Die Fastenzeit ist zu Ende – was bleibt?

In der ORF-Sendung "Miteinander – Füreinander" durfte ich mit Lena Wenzl über moderne Formen des Verzichts sprechen: von Digital Detox über Minimalismus bis hin zu einer neuen Kultur des bewussten Lebens.

Im Rahmen der traditionellen Fastenzeit habe ich mich in diesem Jahr auch persönlich mit den Themen Verzicht, Fokus und geistliche Disziplin auseinandergesetzt. Dabei habe ich mich gefragt:

✨Wie zeitgemäß ist das Einüben von Verzicht wirklich, wirklich? ✨

Auch jenseits der (völlig legitimen) Minimalismus-Bubble? Schon alleine die Begriffe an sich klingen ja nicht gerade nach schillernden Zeitgeistphänomenen.

Schnell war klar: 1. ich brauche einen größeren Kontext und deshalb 2. ist es an der Zeit, mal wieder einen Klassiker von Byung-Chul Han aufzuschlagen. In Vom Verschwinden der Rituale beschreibt er Rituale als „symbolische Techniken der Einhausung“, die unser In-der-Welt-Sein in ein Zu-Hause-Sein verwandeln – sie strukturieren Zeit, geben Stabilität und machen das Dasein bewohnbar.
Auch wenn Rituale individuell ausgeführt werden, erzeugen sie doch Gemeinschaft – weil sie immer kulturell eingebettet sind. Wie die Fastenzeit.

Sie verbinden, geben Halt, schaffen Bedeutung. Und genau das fehlt zunehmend in unserer hyperindividualisierten und beschleunigten Gesellschaft. Han meint:

Ohne Rituale zerfällt Zeit in punktuelle Gegenwarten – bruchstückhaft und ohne Tiefe.

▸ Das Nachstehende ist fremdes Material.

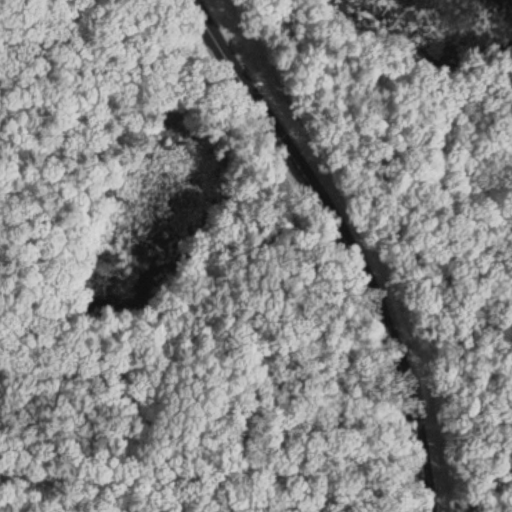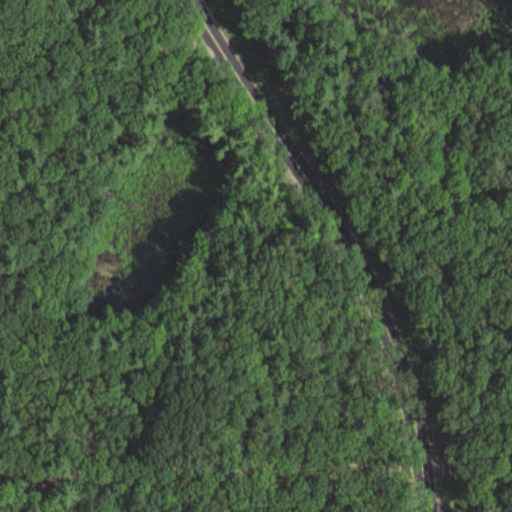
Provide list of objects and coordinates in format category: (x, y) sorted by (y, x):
road: (142, 56)
road: (351, 244)
road: (481, 481)
road: (212, 486)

Zukunftsfrage zum Weiterdenken, auch für mich: Wenn unsere Zeit zunehmend in punktuelle Gegenwarten zerfällt, die sich nur an der Oberfläche entfalten – was bedeutet das für die Qualität der Zukunft, die sich daraus entwickelt? 🕵️‍♀️

Han, Byung-Chul. Vom Verschwinden der Rituale: Eine Topologie der Gegenwart. Ullstein Buchverlage, 2019.